= Fred Wyshak =

American federal prosecutor

Fred M. Wyshak Jr. (born November 22, 1952) is an American retired federal prosecutor who served as an Assistant United States Attorney in the District of Massachusetts for over three decades. Wyshak became one of the most prominent organized crime prosecutors in the United States, leading efforts that dismantled the Winter Hill Gang and exposed systemic corruption within the Federal Bureau of Investigation's Boston field office. He is best known for his role in the prosecution of James "Whitey" Bulger, the notorious Boston crime boss who evaded capture for sixteen years after Wyshak's 1995 racketeering indictment, before ultimately being convicted of racketeering and murder in 2013. Wyshak also successfully prosecuted Bulger's associates Stephen "The Rifleman" Flemmi and Francis "Cadillac Frank" Salemme, as well as corrupt FBI agent John Connolly. Later in his career, Wyshak served as chief of the Public Corruption and Special Prosecutions Unit and led the landmark prosecution of Insys Therapeutics, securing the first convictions of top pharmaceutical executives for crimes related to the opioid crisis.  He retired from the U.S. Attorney's Office in February 2021.

== Early life and education ==
Wyshak was born in 1952. He attended New York University for his undergraduate degree and St. John's University for law school graduating in 1978. He began his career as an Assistant District Attorney in New York City. After serving as an Assistant United States Attorney in New Jersey, he transitioned to Boston in 1989, where he would work until his retirement in 2021.

== Career ==
Wyshak's 32 years in the Massachusetts U.S. Attorney's Office were divided between mobster-related cases (most notably Bulger) during the first portion of his career and then public corruption related cases during the second portion.

=== Winter Hill Gang ===
When Wyshak began working at the Office, the Boston Organized Crime Task Force had recently struck a significant victory against La Cosa Nostra in Boston and Rhode Island by recording a mafia initiation ceremony. Over 20 members were arrested. However, the Office had not made nearly as much progress prosecuting the Boston Irish Mafia, led by Bulger and his Winter Hill Gang. This was due in large part to corruption within the Boston FBI, in particular FBI agent John Connolly's close relationship with Bulger. Wyshak placed a significant focus on the Winter Hill Gang and spent six years investigating and prosecuting various members and associates of that organization, which ultimately culminated in indictments of Bulger, Flemmi, and Salemme in 1995. Bulger fled, Salemme accepted a plea deal in exchange for cooperation, and Flemmi was eventually sentenced to life in prison.

=== John Connolly prosecution ===
In 2005, Connolly was indicted in Florida for the 1980s murders of John B. Callahan and Roger Wheeler by Bulger associates. Connolly stood trial in 2008 in state court in Miami, Florida. Connolly was prosecuted in part by Wyshak. This unusual arrangement required Wyshak to be cross designated as a states attorney for Florida. Callahan was actually murdered by John Martorano, who left the corpse in the trunk of a Cadillac in a Miami International Airport parking lot, but the jury found it was done based on information provided by Connolly. Connelly was convicted and sentenced to 40 years in prison.

=== Whitey Bulger prosecution ===
Bulger was found in 2011 and prosecuted in 2013 by Wyshak, AUSA Brian Kelly, and AUSA Zachery Hafer. He received a life sentence. Boston Globe reporter Dick Lehr, who chronicled much of this entire saga in his book Black Mass, stated regarding Wyshak, "He has steamrolled organized crime, the Italian and the Irish mob - with help, but he was the centrifugal force. Who knows if not for him what it would look like today, the landscape." Wyshak reported that at times he had to have police protection due to threats on his life.

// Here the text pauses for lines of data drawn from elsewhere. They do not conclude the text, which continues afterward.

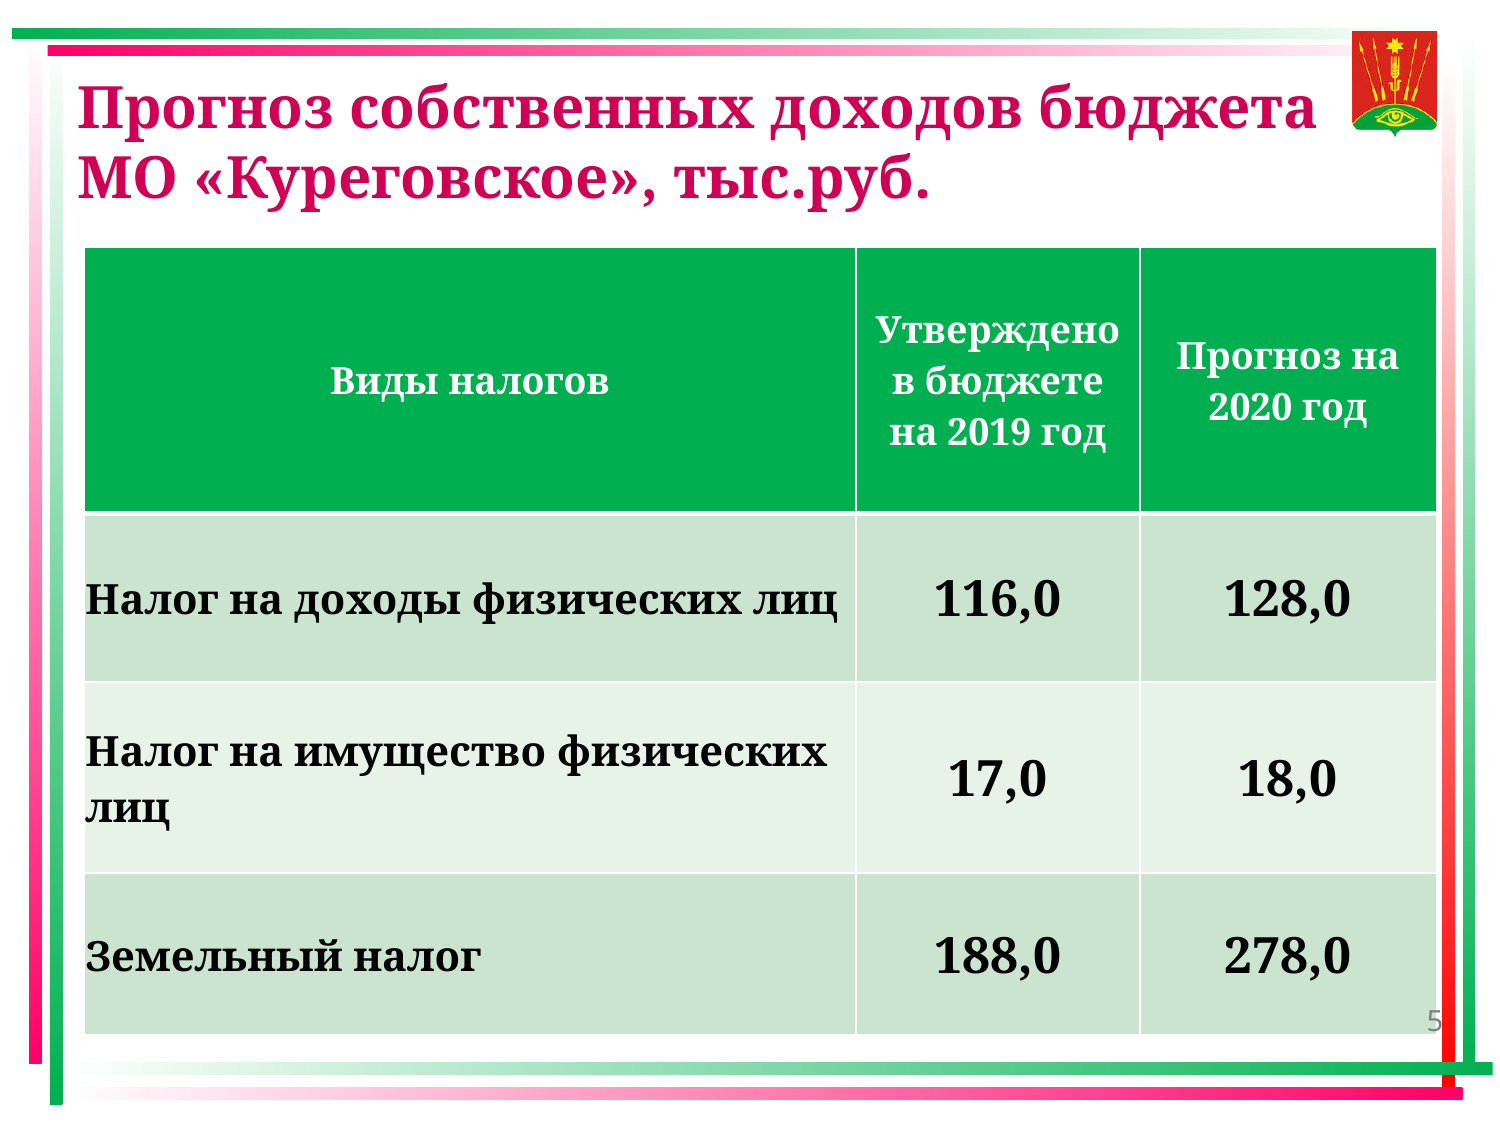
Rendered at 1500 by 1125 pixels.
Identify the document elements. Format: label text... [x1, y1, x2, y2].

table_cell Налог на доходы физических лиц [85, 516, 855, 681]
table_cell 278,0 [1141, 874, 1436, 1034]
slide_number 5 [1411, 999, 1463, 1051]
table_cell 188,0 [857, 874, 1139, 1034]
picture [1352, 31, 1437, 138]
table_header Виды налогов [85, 248, 855, 511]
table_header Прогноз на 2020 год [1141, 248, 1436, 511]
table_cell 116,0 [857, 516, 1139, 681]
title Прогноз собственных доходов бюджета МО «Куреговское», тыс.руб. [62, 62, 1375, 200]
table_cell Земельный налог [85, 874, 855, 1034]
table_cell 18,0 [1141, 683, 1436, 872]
table_cell Налог на имущество физических лиц [85, 683, 855, 872]
table_cell 17,0 [857, 683, 1139, 872]
table_header Утверждено в бюджете на 2019 год [857, 248, 1139, 511]
table_cell 128,0 [1141, 516, 1436, 681]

=== Public corruption prosecutions ===
Wyshak focused in later years on public corruption in Boston. He prosecuted cases arising out of the Big Dig construction project. He prosecuted the wife of Congressman John Tierney as part of a larger prosecution related to offshore gambling. He led the prosecution of John O'Brien who was Commissioner of the Massachusetts Probation Service for corruption related to hiring employees. The First Circuit overturned the convictions. Finally, Wyshak led the prosecution of Insys Therapeutics' executives for racketeering conspiracy for bribing doctors to prescribe opioids either at unnecessarily high dosages or to patients that did not need it.

When Wyshak retired, he told the Boston Globe, "I'm so sick of being a lawyer. I have no desire to practice law, and I could never be a defense attorney. I want to enjoy life. I'm going to sit on the beach and drink martinis."

== Popular culture ==
Wyshak is portrayed in the 2015 major motion picture Black Mass, in which he is played by Corey Stoll.